The sources highlight several primary chunking strategies:

  • Fixed-size chunking: The most straightforward method, which splits text into uniform character or token segments. To prevent cutting off important context at the boundaries, this method usually includes an overlap between chunks.
  • Recursive chunking: The most popular default strategy.
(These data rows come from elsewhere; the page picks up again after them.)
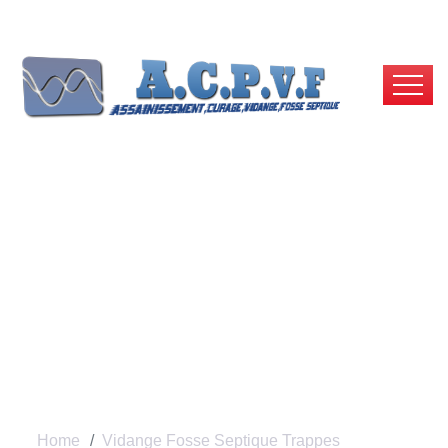
Vidange Fosse
Septique Trappes -
ACPVF
Home
Vidange Fosse Septique Trappes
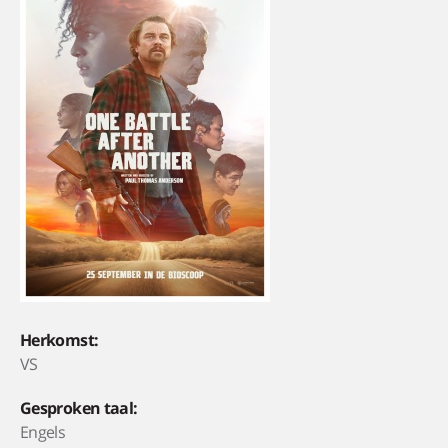
Herkomst:
VS
Gesproken taal:
Engels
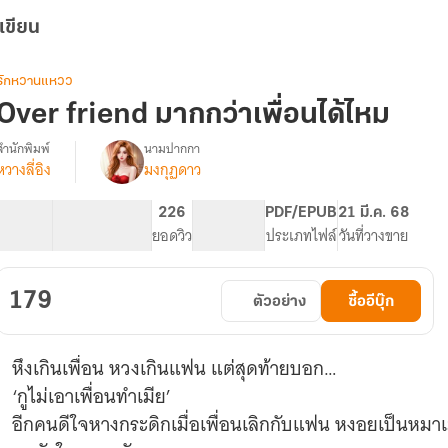
เขียน
รักหวานแหวว
Over friend มากกว่าเพื่อนได้ไหม
สำนักพิมพ์
นามปากกา
หวางลี่อิง
มงกุฏดาว
Over
รื่อง
friend
มากกว่า
53.05K
326
226
PG ทั่วไป
PDF/EPUB
21 มี.ค. 68
เพื่อน
จำนวนคำ
จำนวนหน้า (A5)
ยอดวิว
ระดับเนื้อหา
ประเภทไฟล์
วันที่วางขาย
ได้
ไหม
179
ตัวอย่าง
ซื้ออีบุ๊ก
หึงเกินเพื่อน หวงเกินแฟน แต่สุดท้ายบอก…
‘กูไม่เอาเพื่อนทำเมีย’
อีกคนดีใจหางกระดิกเมื่อเพื่อนเลิกกับแฟน หงอยเป็นหมาเ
It hierarchically splits text based on natural boundaries—starting with paragraph breaks, then line breaks, then sentences, and finally words—until the chunks fit the size limit.
  • Semantic chunking: Instead of relying on character counts, this method uses the embedding model itself to detect when the actual topic or context changes, splitting the document precisely where there is a drop in semantic similarity.
  • Document structure-based chunking: This approach utilizes the inherent structure of the document, such as Markdown headers, HTML tags, or sections, to define boundaries.
  • LLM-based chunking: The most expensive method, which prompts an LLM to evaluate and generate semantically isolated chunks, ensuring high accuracy at the cost of consuming many tokens.

Indexing Strategies: Organizing Data for Retrieval

Creating chunks and embeddings is only half the battle; how you organize those chunks dictates how fast and accurate your RAG system will be. Frameworks like LlamaIndex provide abstractions to index your data effectively.
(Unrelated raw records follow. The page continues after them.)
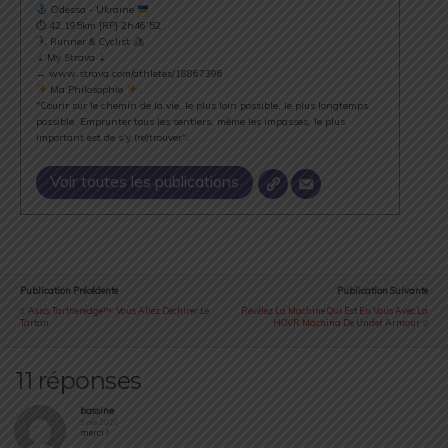
Odessa - Ukraine
⏱ 42.195km [RP] 2h46’52
Runner & Cyclist
⇣ My Strava ⇣
→ www.strava.com/athletes/18867396
Ma Philosophie
"Courir sur le chemin de la vie, le plus loin possible, le plus longtemps
possible. Emprunter tous les sentiers, même les impasses, le plus
important est de s’y (re)trouver".
Voir toutes les publications
Publication Précédente
Publication Suivante
Asics Tartheredge™ : Vous Allez Déchirer Le
Révélez La Machine Qui Est En Vous Avec La
Tartan
HOVR Machina De Under Armour
11 réponses
bassine
5 mai 2020
merci !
Here are the five core indexing strategies to know:

  • Vector Index (Flat): The most common starting point for RAG. It embeds everything and performs a straightforward similarity search to return the top-K nearest chunks.
  • Summary Index: Stores full documents and relies on the LLM to scan and evaluate relevance.
  • Tree Index: A highly effective hierarchical approach (summaries leading to details) that is particularly well-suited for extremely large datasets with natural hierarchies, such as books or extensive employee handbooks.
  • Keyword Table Index: Operates like a traditional inverted index where an LLM or rules-engine extracts keywords from the documents, allowing for exact-match keyword routing.
  • Hybrid Retrieval: The gold standard for production RAG systems. It combines the semantic power of Vector Indexes with the exact-matching capabilities of Keyword Indexes. It fires the query to both indexes and merges the results using techniques like Reciprocal Rank Fusion (RRF), offering the highest overall accuracy and robustness.

By mastering embeddings, intelligently chunking your documents, and selecting the right indexing strategy, you can build highly performant AI agents that leverage your private data with pinpoint accuracy.